Betritt man den Labortrakt der Jade-Hochschule in Wilhelmshaven, dann ahnt man nicht, was sich einzigartiges hinter den Türen verbirgt. Wir haben das Labor für elektrische Energiesysteme besucht und einiges über die Arbeit mit Netzmodellen und Ereignissimulationen in der Demonstrationsanlage erfahren. Hier werden Netze geschaltet und Steuerverfahren erprobt. Und zwar nicht in Form computergestützter Simulationen, sondern unter realen Bedingungen. Im Rahmen des Projekts und für die wichtigen Systemtests ist enera zu Gast im Labor, welches Enercon schon seit vielen Jahren zur Entwicklung neuer Anlagenfunktionalitäten nutzt.

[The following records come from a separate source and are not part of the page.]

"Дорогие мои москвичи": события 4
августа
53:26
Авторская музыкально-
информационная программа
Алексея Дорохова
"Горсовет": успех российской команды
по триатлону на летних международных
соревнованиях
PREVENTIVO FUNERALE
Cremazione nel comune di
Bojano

Wie Modelleisenbahn für das Stromnetz

In diesem Labor sind alle Komponenten eines regulären Stromnetzes vorhanden und das reale Verhalten eines Mittelspannungsnetzes kann nachgebildet werden. Neben Leitungsnachbildungen und Generatoren gibt es hier auch Windenergieanlagen, E-Ladesäulen und sogar vier Kilometer Kabel im Keller des Gebäudes, die das eigentliche Netz darstellen. Ähnlich wie eine Modelleisenbahn eine kleine Nachbildung einer echten Eisenbahn inklusive ihrer Strecke sein kann, sind die Netzbauteile eine Nachbildung ihrer realen Vorbilder.

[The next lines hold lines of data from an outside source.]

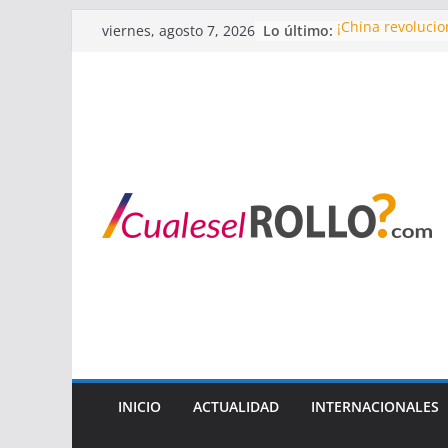
Saltar
¡China revoluci
Lo último:
viernes, agosto 7, 2026
al
Revelaciones de 
Regresan los ast
contenido
Putin y Maduro s
¡Nuevo hallazgo
INICIO
ACTUALIDAD
INTERNACIONALES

Mithilfe der gleichen Komponenten, die auch in der realen Netzwelt genutzt werden, wird im Versuch geschaltet gesteuert und gemessen. Ereignisse wie Wind, Sonne, Verbraucherverhalten oder sonstige Nutzerinteraktion werden dabei nachgebildet und reale Energieflüsse im Netz werden erfasst. So entsteht ein Bild, mit dem abgeschätzt werden kann, wie sich Szenarien in der Realität abspielen würden. Und zwar auf Basis eines realen physikalischen Netzes. Ströme und Spannungen treten dabei im Maßstab 1:100 auf.

enera kooperiert mit Enercon

Die Laborumgebung wird von Enercon im Rahmen einer Forschungskooperation mit der Jade Hochschule genutzt. Im Zuge des Projektes enera stellt der Windenergieanlagenhersteller das Energielabor  als Kooperationsleistung bei. Die Geschichte der Anlage reicht bis in die 70iger Jahre zurück. Viele der eingebauten Schaltschränke stammen tatsächlich aus dieser Zeit und erfüllen bis heute in aktuellen Forschungs- und Demonstrationsvorhaben ihren Zweck. Ausgestattet mit zum Teil modernisierter Technik stehen sie unauffällig neben neueren Komponenten wie z.B. von Windenergieanlagen.

Aufgrund ihres Charakters ist die Anlage so in dieser Form weltweit einzigartig. Es handelt sich wie dargestellt um ein kleinskaliertes reales Netz, wodurch unter anderem auch so genannte „Schmutzeffekte“, anders als bei computergestützten Simulationen, deutlich werden. Für Forscher und Anwender sind dies wichtige Erkenntnisse, da die beobachteten Effekte eins zu eins auf die reale Situation übertragbar sind. So bleiben unangenehme Überraschungen bei späteren Feldtests aus.

Diese Möglichkeit wird insbesondere vor der Inbetriebnahme neuer Netzbetriebsmittel oder Steuerverfahren, wie z.B. dem in enera beabsichtigten Einsatz von intelligenten Netzreglern, genutzt.

Netzstudie und Spitzenkappung

Auf Basis der enera Netzstudie, wurden Komponenten für die Tests im Labor ausgewählt und ähnlich wie in der Modellregion kombiniert, sodass ein vergleichbares Verhalten des Netzes entsteht. Dieses Labortestnetz wird zur Erprobung von drei intelligenten Netzreglern unterschiedlicher Hersteller genutzt, welche alle die gleiche Aufgabe haben: Engpässe und Überlastungen im Stromnetz zu vermeiden. Die Konzepte dieser Netzreglerlösungen sind sehr unterschiedlich. Manche sollen direkt im Umspannwerk installiert werden, andere arbeiten wiederum als Netzwerkkomponente im Rechenzentrum. Im Kern geht es in einem ersten Schritt darum, die so genannte Dynamische Spitzenkappung zu automatisieren, bei der die Netzregler in der operativen Umsetzung des 3 Prozent-Ansatzes zum Einsatz kommen und somit die Reduzierung der Einspeiseleistungen aus Erneuerbaren Energien reduzieren. Genau dieses gewünschte Verhalten auf der Mittelspannungsebene wird vorab im Labor erprobt, bevor dann ab 2019 in der enera Modellregion in drei Umspannwerksbereichen „echt“ geregelt wird.